What is asked — Duplicate the lines between the one holding "collection date as typed: Transcribed d/m/y: 3/6/70" and the one holding "collectors: Facchini", inclusive.

Supplied data —
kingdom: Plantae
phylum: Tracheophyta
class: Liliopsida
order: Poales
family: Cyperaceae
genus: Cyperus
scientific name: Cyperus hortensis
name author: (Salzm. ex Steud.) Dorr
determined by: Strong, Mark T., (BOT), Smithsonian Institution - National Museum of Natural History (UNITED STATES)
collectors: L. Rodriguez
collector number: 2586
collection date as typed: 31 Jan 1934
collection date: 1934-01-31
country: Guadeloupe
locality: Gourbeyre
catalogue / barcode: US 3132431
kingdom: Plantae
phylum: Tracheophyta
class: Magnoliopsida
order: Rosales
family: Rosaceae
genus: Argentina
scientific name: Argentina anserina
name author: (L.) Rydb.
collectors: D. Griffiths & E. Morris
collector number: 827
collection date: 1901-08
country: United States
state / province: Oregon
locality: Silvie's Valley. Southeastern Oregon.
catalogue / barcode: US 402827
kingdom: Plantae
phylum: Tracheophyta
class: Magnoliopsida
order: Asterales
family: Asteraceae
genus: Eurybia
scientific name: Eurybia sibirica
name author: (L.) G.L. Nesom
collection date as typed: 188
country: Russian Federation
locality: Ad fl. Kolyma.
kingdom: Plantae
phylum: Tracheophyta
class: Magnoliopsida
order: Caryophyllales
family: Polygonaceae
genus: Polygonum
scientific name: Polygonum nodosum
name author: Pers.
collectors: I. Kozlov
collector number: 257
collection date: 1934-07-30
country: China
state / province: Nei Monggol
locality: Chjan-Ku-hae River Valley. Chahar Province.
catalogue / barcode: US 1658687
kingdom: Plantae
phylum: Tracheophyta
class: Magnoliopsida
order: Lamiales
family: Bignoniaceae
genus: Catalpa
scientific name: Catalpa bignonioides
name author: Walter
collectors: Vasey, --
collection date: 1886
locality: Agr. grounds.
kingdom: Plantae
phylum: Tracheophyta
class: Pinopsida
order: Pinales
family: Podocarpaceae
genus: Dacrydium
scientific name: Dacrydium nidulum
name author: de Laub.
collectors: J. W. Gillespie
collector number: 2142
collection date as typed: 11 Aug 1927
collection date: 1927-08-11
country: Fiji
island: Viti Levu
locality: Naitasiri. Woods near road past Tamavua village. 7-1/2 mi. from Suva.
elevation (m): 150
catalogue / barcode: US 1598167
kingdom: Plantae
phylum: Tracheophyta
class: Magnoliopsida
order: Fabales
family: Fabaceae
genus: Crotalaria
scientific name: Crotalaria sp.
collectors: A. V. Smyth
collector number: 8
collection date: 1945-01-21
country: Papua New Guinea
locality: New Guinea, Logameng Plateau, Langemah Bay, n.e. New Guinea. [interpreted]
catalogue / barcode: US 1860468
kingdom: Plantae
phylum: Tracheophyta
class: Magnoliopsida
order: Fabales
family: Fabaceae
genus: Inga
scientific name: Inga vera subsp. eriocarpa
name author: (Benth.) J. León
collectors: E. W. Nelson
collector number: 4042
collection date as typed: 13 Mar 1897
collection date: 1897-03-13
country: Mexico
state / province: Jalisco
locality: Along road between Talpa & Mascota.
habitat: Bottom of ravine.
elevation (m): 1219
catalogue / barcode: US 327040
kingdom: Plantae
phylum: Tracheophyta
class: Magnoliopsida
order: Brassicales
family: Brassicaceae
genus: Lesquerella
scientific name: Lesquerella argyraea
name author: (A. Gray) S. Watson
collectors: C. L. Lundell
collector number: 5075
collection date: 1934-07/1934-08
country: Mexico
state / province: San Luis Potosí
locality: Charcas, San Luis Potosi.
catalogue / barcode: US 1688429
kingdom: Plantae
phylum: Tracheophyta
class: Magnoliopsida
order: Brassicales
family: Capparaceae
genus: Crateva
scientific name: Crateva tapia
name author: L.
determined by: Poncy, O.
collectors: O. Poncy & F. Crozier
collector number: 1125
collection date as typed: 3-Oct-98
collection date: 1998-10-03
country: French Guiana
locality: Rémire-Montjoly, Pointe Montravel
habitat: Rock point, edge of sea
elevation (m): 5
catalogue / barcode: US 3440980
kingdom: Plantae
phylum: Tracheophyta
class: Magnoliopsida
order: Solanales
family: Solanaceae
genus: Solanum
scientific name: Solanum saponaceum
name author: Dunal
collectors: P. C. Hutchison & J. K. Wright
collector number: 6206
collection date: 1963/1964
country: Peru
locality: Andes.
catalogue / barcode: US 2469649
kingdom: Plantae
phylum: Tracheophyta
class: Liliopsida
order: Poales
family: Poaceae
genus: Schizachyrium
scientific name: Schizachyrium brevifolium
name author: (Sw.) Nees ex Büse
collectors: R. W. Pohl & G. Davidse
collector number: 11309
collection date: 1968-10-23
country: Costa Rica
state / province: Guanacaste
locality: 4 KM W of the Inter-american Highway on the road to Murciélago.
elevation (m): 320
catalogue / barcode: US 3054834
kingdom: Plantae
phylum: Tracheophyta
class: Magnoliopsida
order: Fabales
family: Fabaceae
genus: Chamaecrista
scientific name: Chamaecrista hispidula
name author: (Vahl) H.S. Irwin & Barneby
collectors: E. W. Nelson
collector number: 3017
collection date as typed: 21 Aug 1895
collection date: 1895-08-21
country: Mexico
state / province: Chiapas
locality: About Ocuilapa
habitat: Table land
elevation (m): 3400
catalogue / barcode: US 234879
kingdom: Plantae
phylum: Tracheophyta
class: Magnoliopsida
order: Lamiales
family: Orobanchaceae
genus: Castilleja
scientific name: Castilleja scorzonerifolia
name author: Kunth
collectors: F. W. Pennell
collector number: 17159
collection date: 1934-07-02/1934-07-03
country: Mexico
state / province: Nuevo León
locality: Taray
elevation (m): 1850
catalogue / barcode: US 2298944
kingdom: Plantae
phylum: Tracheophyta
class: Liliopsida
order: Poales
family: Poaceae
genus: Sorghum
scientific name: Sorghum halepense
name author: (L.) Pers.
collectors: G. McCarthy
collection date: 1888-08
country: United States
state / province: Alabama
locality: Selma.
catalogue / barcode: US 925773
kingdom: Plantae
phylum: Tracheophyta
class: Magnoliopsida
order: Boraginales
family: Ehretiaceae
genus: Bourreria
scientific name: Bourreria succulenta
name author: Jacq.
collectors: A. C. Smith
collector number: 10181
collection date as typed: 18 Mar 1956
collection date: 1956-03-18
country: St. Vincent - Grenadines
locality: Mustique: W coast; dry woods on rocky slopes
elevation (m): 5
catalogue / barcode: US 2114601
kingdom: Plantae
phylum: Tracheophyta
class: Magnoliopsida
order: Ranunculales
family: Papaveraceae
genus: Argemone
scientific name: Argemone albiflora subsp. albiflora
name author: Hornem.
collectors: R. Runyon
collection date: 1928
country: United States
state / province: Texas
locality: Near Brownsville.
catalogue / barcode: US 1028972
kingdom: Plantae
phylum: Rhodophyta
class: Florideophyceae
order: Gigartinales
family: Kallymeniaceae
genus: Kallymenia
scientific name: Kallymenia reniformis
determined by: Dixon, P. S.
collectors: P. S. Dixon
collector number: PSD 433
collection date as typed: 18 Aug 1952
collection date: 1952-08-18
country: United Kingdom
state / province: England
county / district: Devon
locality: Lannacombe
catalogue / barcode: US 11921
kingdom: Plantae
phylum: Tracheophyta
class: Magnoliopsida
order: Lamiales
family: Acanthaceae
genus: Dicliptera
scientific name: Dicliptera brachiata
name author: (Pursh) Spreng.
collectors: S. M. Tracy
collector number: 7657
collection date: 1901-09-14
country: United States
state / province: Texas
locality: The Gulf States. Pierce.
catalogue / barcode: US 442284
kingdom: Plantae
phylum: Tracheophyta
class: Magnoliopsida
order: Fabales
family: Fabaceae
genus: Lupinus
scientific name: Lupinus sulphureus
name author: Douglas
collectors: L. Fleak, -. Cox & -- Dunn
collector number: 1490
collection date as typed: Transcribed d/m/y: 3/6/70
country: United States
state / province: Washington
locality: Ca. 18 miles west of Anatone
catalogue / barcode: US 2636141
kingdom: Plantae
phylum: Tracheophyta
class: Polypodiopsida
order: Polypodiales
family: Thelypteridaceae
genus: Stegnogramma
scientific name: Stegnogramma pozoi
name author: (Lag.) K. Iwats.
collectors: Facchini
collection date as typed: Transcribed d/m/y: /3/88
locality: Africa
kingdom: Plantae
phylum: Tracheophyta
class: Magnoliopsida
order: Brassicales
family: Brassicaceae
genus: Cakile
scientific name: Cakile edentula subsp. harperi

Task output —
collection date as typed: Transcribed d/m/y: 3/6/70
country: United States
state / province: Washington
locality: Ca. 18 miles west of Anatone
catalogue / barcode: US 2636141
kingdom: Plantae
phylum: Tracheophyta
class: Polypodiopsida
order: Polypodiales
family: Thelypteridaceae
genus: Stegnogramma
scientific name: Stegnogramma pozoi
name author: (Lag.) K. Iwats.
collectors: Facchini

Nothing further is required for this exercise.